NumPy: np.lexsort with fuzzy/tolerant comparisons

Question

I have a collection of N points in three dimensions. These are stored as an np.array with a shape of (N,3) . All of the points are distinct with the minimum distance between any two points being ~1e-5 . I am looking for a means of obtaining an order in which to iterate over these points which is both independent of their current order in the np.array and robust to small perturbations of individual components.

The simplest means of satisfying the first requirement is with np.lexsort with

np.lexsort(my_array.T)

however this fails in the robustness department:

In [6]: my_array = np.array([[-0.5, 0, 2**0.5], [0.5, 0, 2**0.5 - 1e-15]])

In [7]: my_array[np.lexsort(my_array.T)]
Out[7]: 
array([[ 0.5       ,  0.        ,  1.41421356],
       [-0.5       ,  0.        ,  1.41421356]])

where we can see that in this instance the ordering is extremely sensitive to perturbations.

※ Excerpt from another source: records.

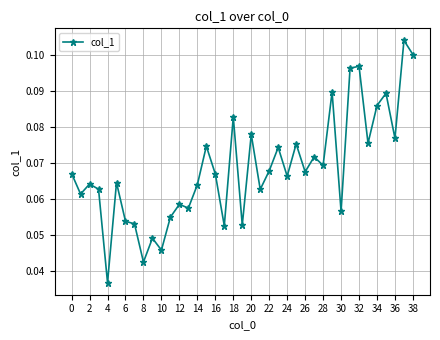

What is the sum of all values?

2.7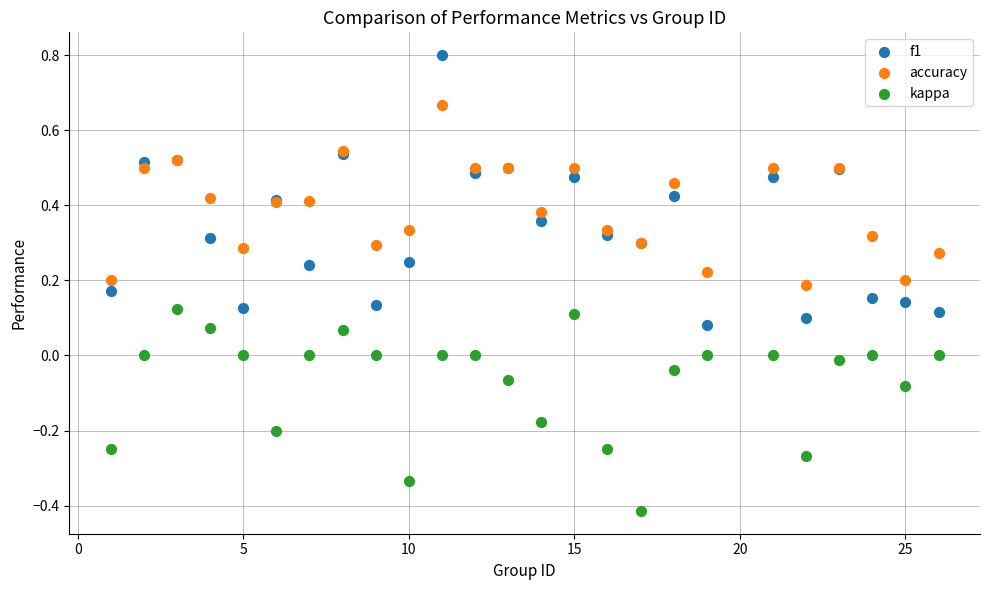

Which series has the widest spread of Y values?

f1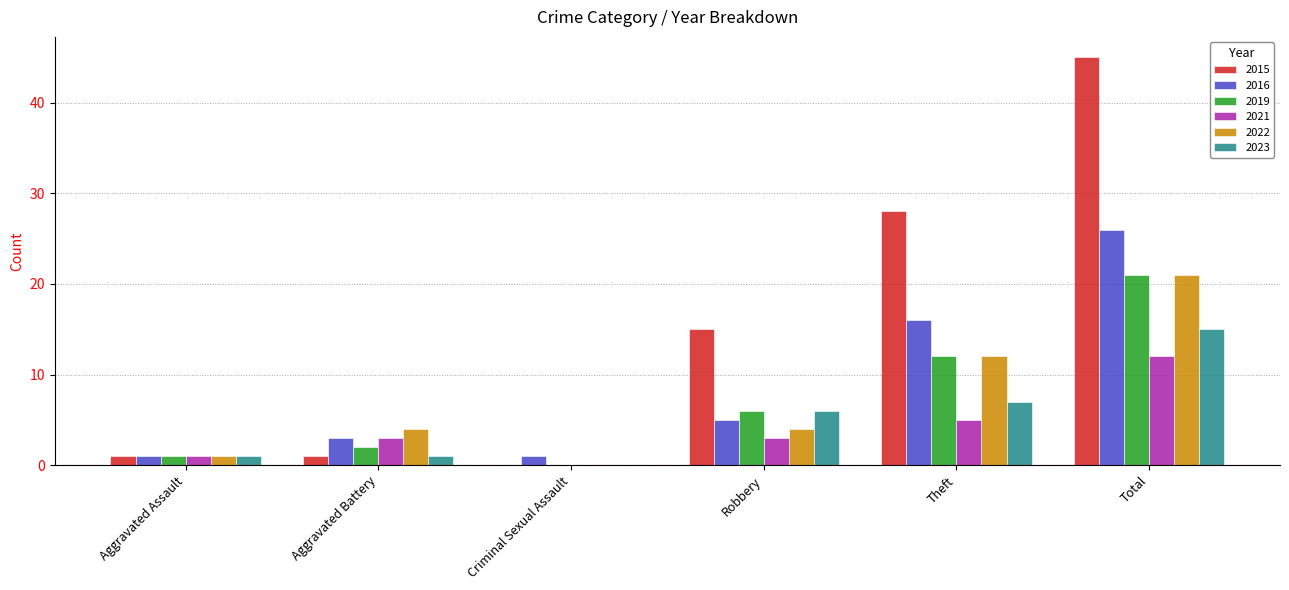

Is it true that 2023 equals 0 at Criminal Sexual Assault?

True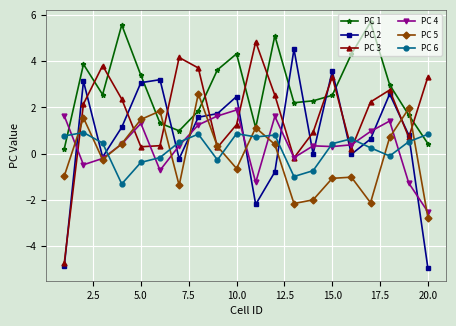

How many interior local peaks does the PC 3 series have?

5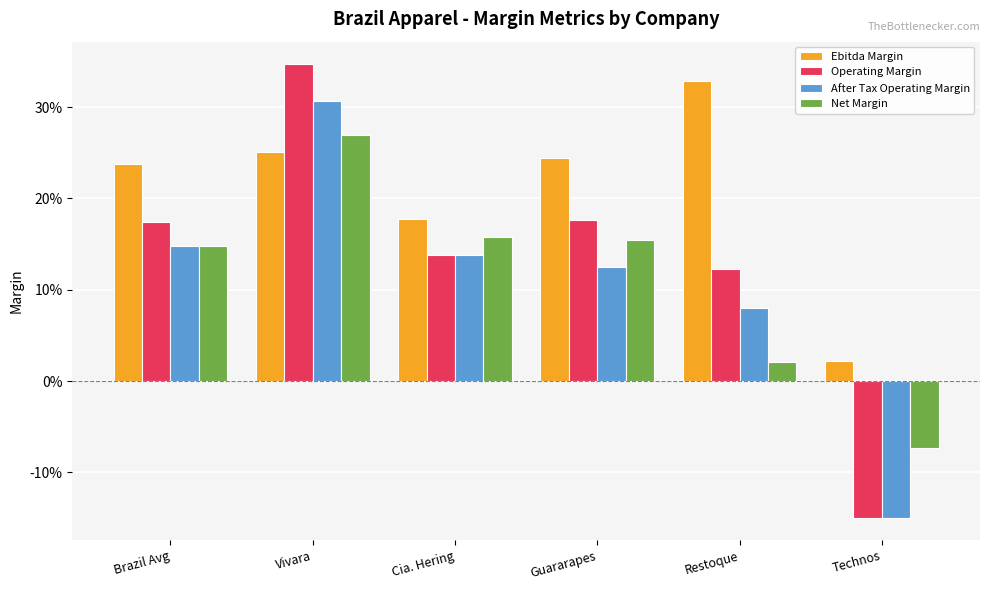

Where does the After Tax Operating Margin series first go above 0?

Brazil Avg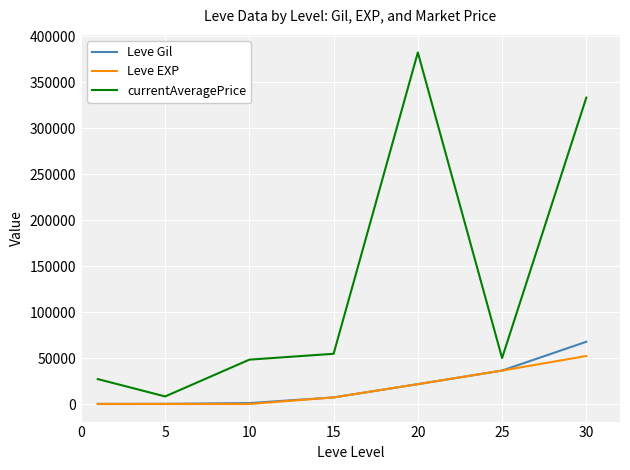

What is the highest value of the Leve Gil series?

67730.0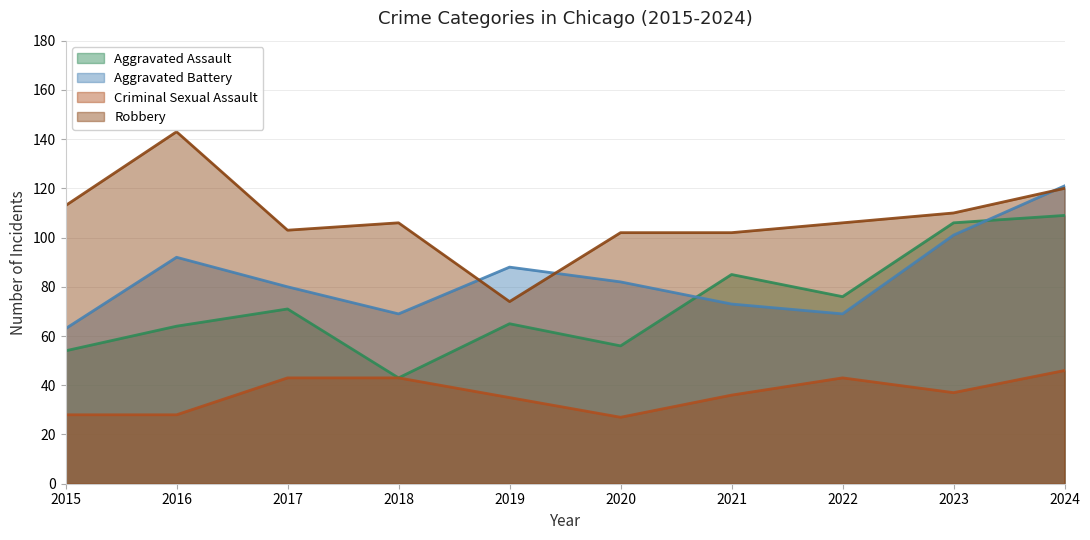

How many interior local peaks does the Criminal Sexual Assault series have?

1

I am therefore looking for a fuzzy variant of np.lexsort which will move onto the next axis if two values in one axis are within a tolerance of epsilon . (Or any alternative mechanism which will permit me to obtain an ordering.)

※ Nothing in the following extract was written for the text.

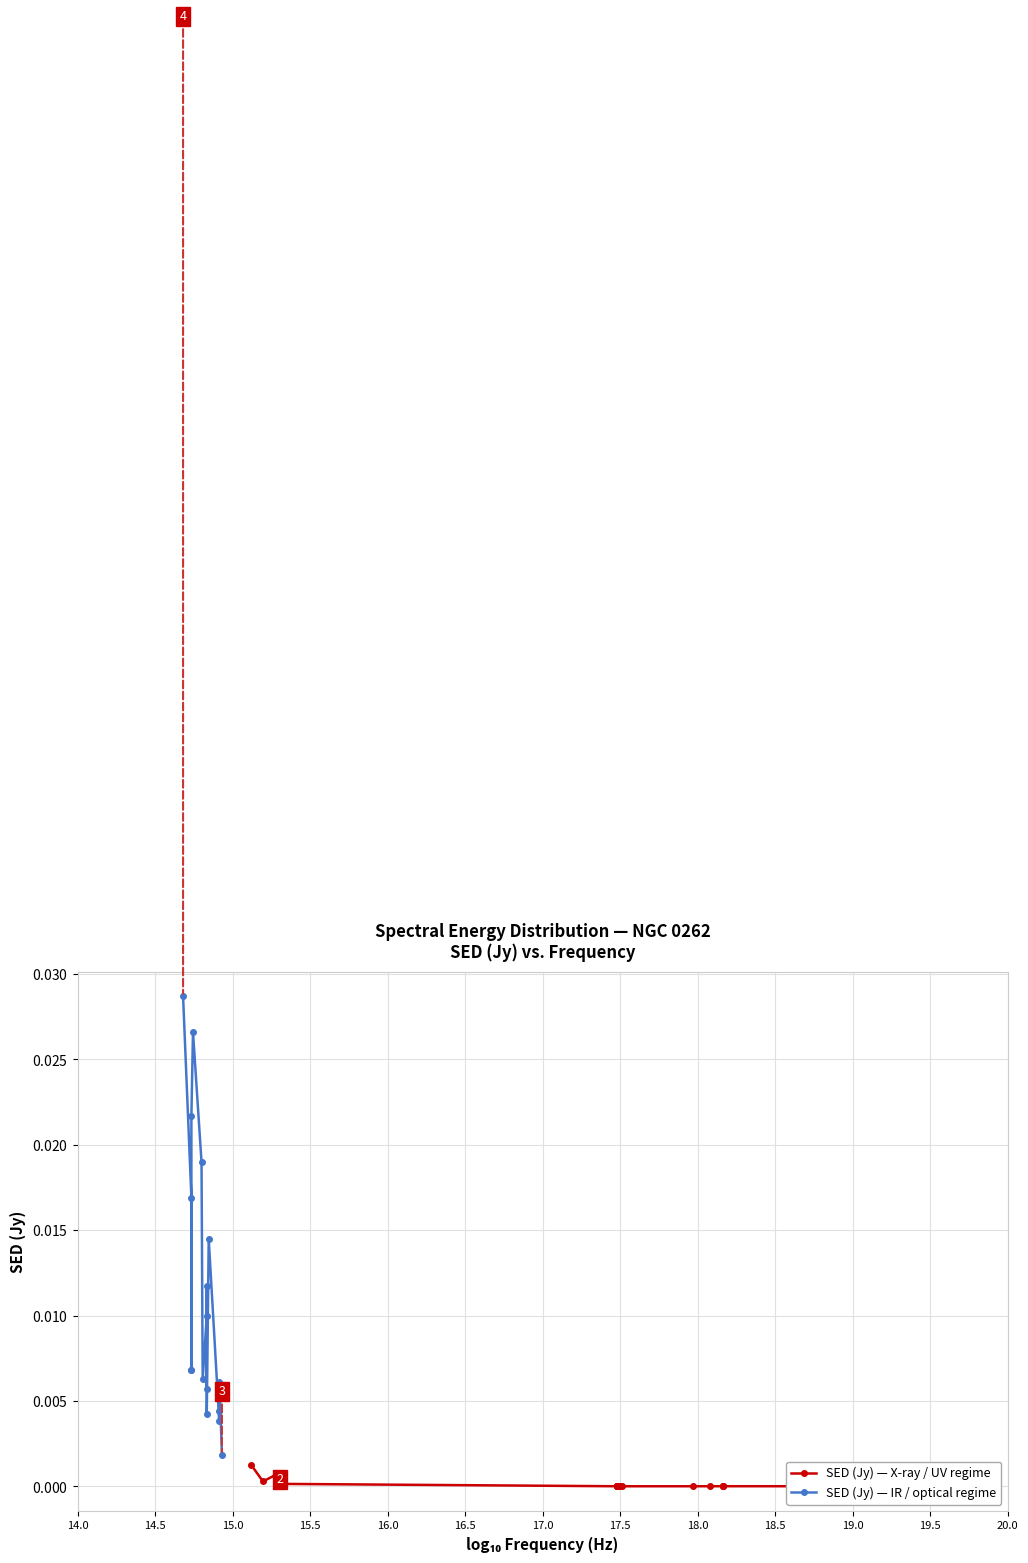

How many lines are shown in the chart?

2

As my application has several million of these collections, all of which need ordering, performance is something of a concern (which is why I have not blindly tried to roll my own tolerant np.lexsort without first seeing if there is a better way to do it).

Answer 1

My eventual solution was:

def fuzzysort(arr, idx, dim=0, tol=1e-6):
    # Extract our dimension and argsort
    arrd = arr[dim]
    srtdidx = sorted(idx, key=arrd.__getitem__)

    i, ix = 0, srtdidx[0]
    for j, jx in enumerate(srtdidx[1:], start=1):
        if arrd[jx] - arrd[ix] >= tol:
            if j - i > 1:
                srtdidx[i:j] = fuzzysort(arr, srtdidx[i:j], dim + 1, tol)
            i, ix = j, jx

    if i != j:
        srtdidx[i:] = fuzzysort(arr, srtdidx[i:], dim + 1, tol)

    return srtdidx

I note that this is slightly over-engineered for the problem described above. As with np.lexsort the array must be passed in transposed form. The idx parameter permits one to control what indices are considered (allowing for elements to be crudely masked). Otherwise list(xrange(0, N)) will do.

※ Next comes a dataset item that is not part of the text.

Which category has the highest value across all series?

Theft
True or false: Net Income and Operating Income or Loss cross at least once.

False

Performance isn't great. However, this is mostly a consequence of NumPy scalar types behaving badly. Calling tolist() on the array beforehand improves the situation somewhat.

Answer 2

I stumbled in the same problem, only in 2D with a list of x, y coordinates that I needed to sort with a tolerance. I ended up writing this solution based on numpy.lexsort :

def tolerance_sort(array, tolerance):
    array_sorted = np.copy(array[np.lexsort((array[:, 0], array[:, 1]))])
    sort_range = [0]
    for i in range(array.shape[0] - 1):
        if array_sorted[i + 1, 1] - array_sorted[i, 1] <= tolerance:
            sort_range.append(i + 1)
            continue
        else:
            sub_arr = np.take(array_sorted, sort_range, axis=0)
            sub_arr_ord = np.copy(
                sub_arr[np.lexsort((sub_arr[:, 1], sub_arr[:, 0]))])
            array_sorted[slice(sort_range[0], sort_range[-1] +
                               1)] = sub_arr_ord
            sort_range = [i + 1]
    return array_sorted

which sorts this:

array([[ 11.  ,   4.  ],
       [  1.  ,   0.  ],
       [  7.  ,  10.  ],
       [  2.  ,   9.  ],
       [  9.  ,   9.  ],
       [  5.  ,   4.  ],
       [  1.  ,   2.  ],
       [  1.  ,   0.  ],
       [  0.  ,   0.1 ],
       [  2.  ,   0.06]])

into this ( tolerance = 0.1 ):

array([[  0.  ,   0.1 ],
       [  1.  ,   0.  ],
       [  1.  ,   0.  ],
       [  2.  ,   0.06],
       [  1.  ,   2.  ],
       [  5.  ,   4.  ],
       [ 11.  ,   4.  ],
       [  2.  ,   9.  ],
       [  9.  ,   9.  ],
       [  7.  ,  10.  ]])

I didn't have time for generalization, so this only works in 2D and presently you have no control on the order of the sorting (first by the second column and then by the first).